## EXERCISE MATERIAL

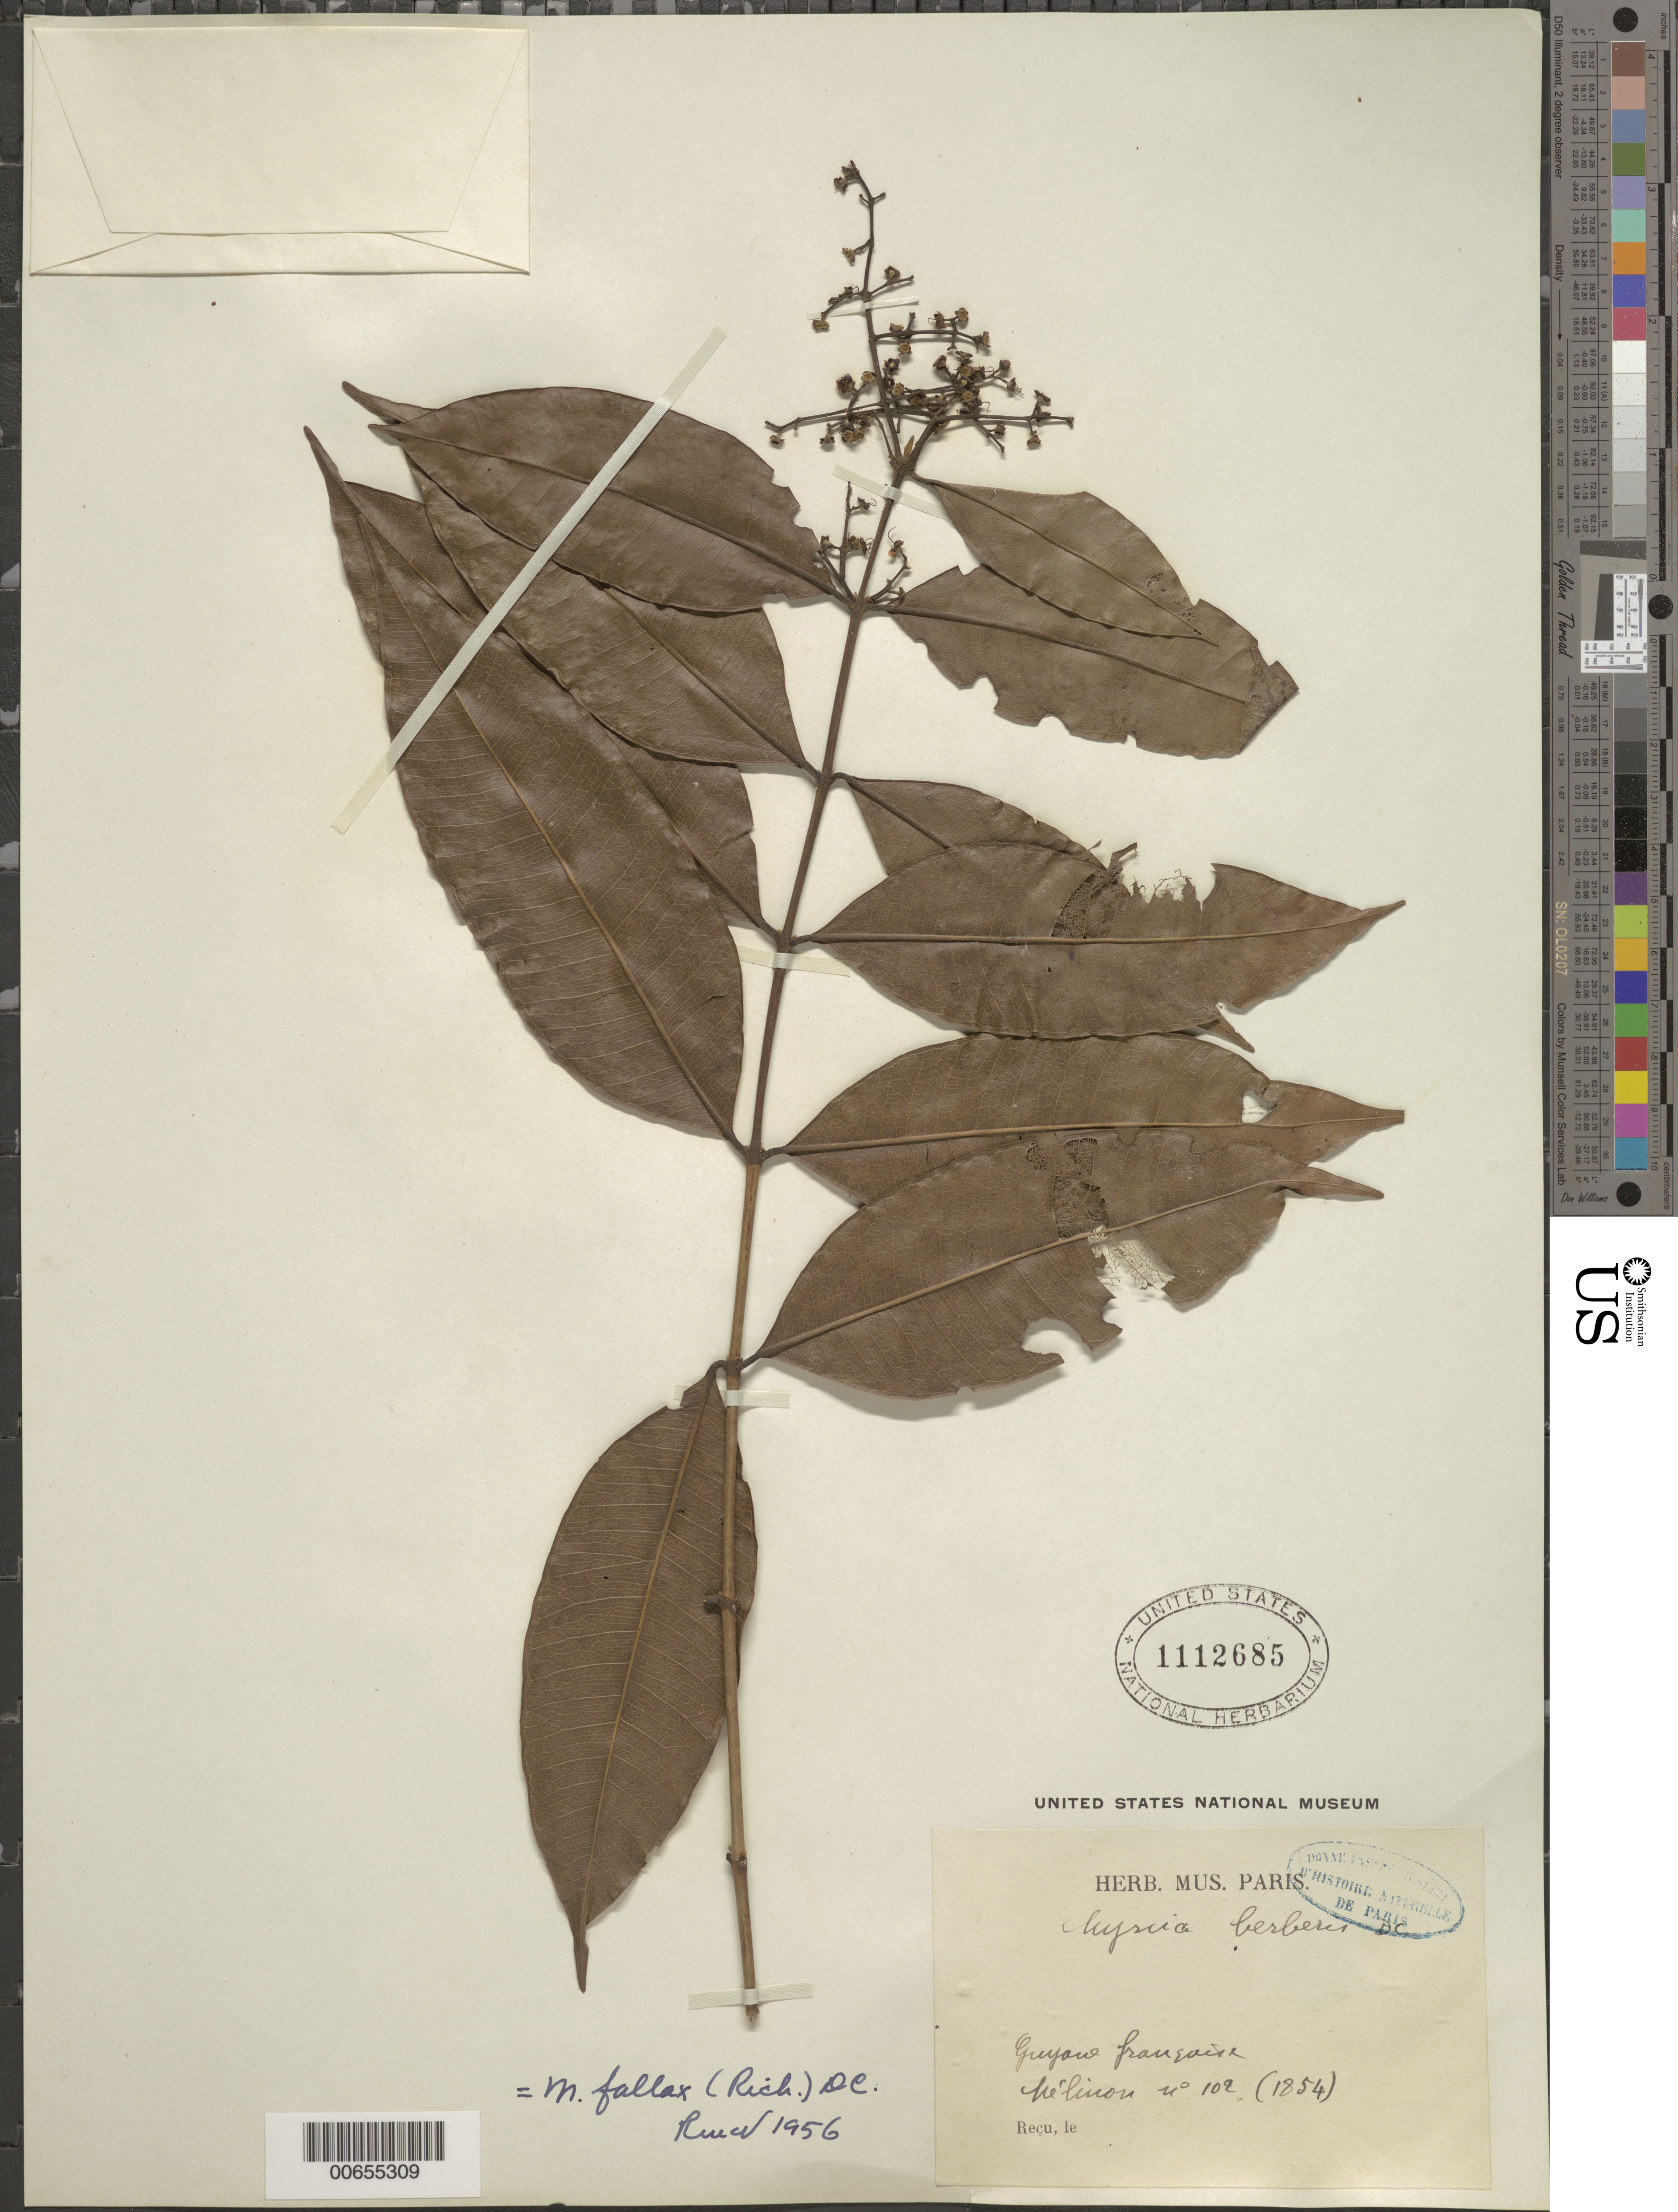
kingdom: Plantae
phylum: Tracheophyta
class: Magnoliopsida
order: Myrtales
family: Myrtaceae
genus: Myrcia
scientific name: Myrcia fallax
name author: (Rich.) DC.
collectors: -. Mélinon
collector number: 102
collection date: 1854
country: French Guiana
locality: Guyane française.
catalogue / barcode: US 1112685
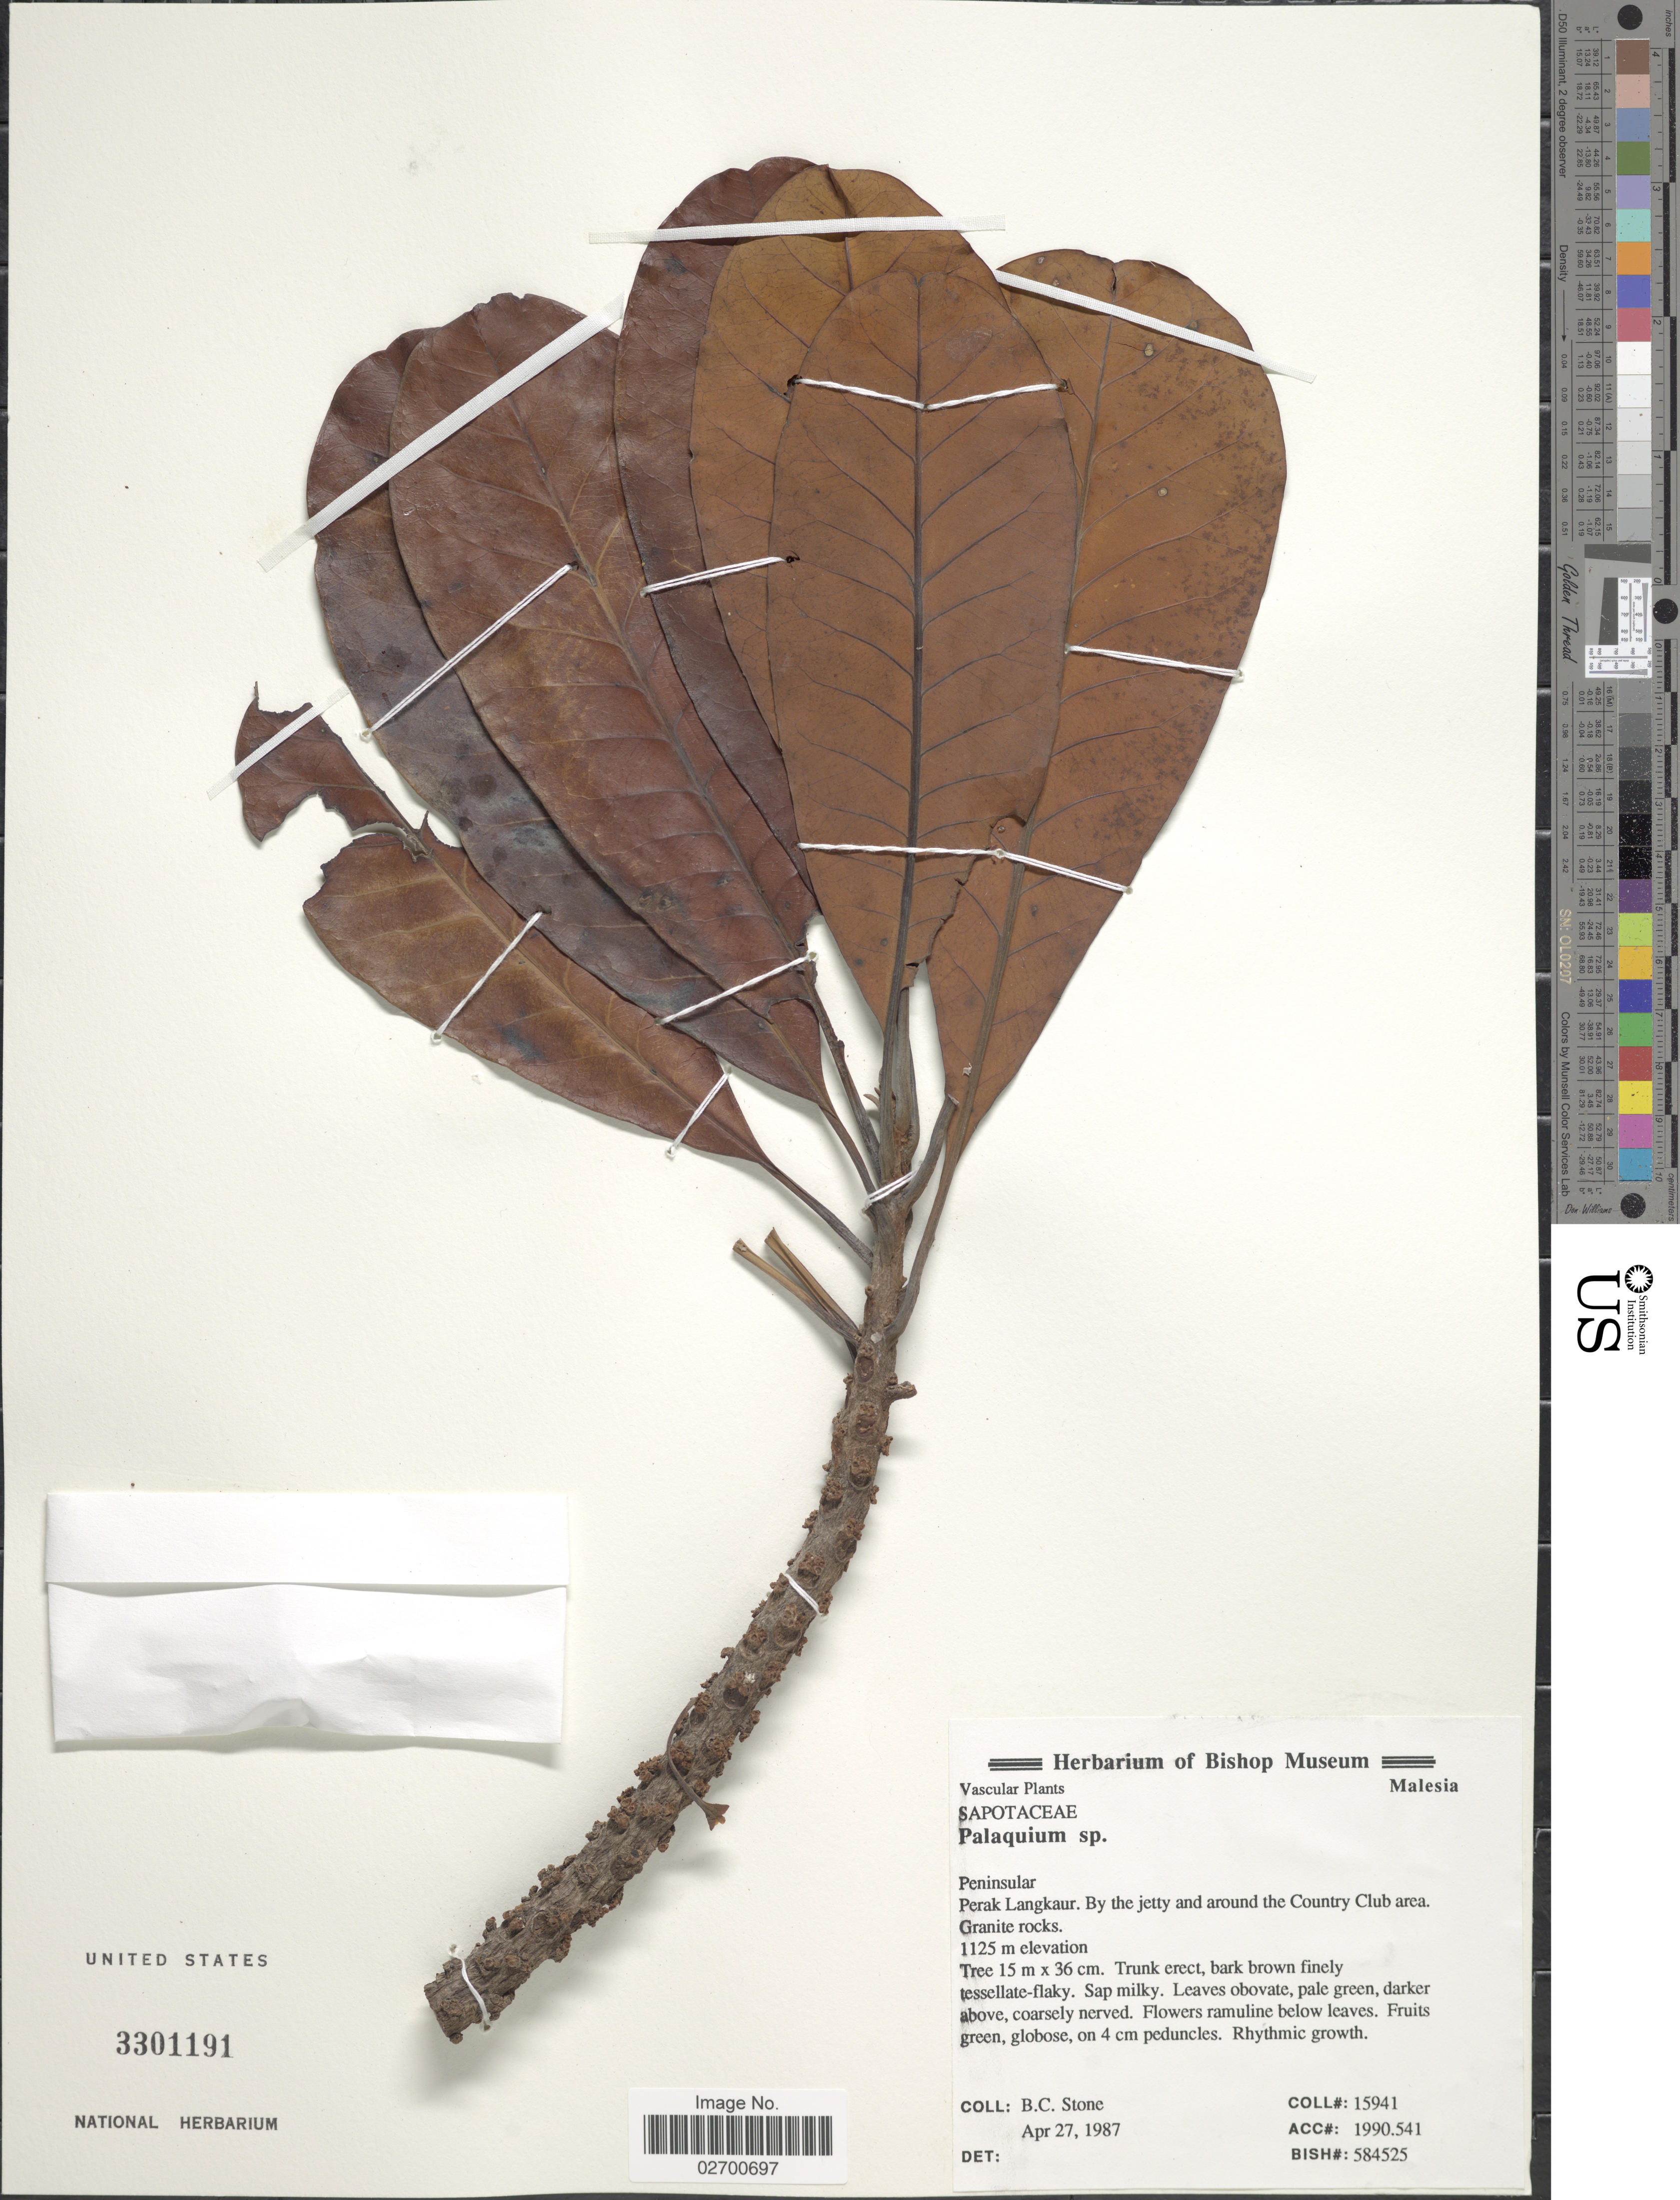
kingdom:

## EXERCISE
Put all of the lines above into a numbered list, skipping any blank lines. Leave the pictures out of your answer.

## RESULT FOR THIS TASK
1. kingdom: Plantae
2. phylum: Tracheophyta
3. class: Magnoliopsida
4. order: Myrtales
5. family: Myrtaceae
6. genus: Myrcia
7. scientific name: Myrcia fallax
8. name author: (Rich.) DC.
9. collectors: -. Mélinon
10. collector number: 102
11. collection date: 1854
12. country: French Guiana
13. locality: Guyane française.
14. catalogue / barcode: US 1112685
15. kingdom:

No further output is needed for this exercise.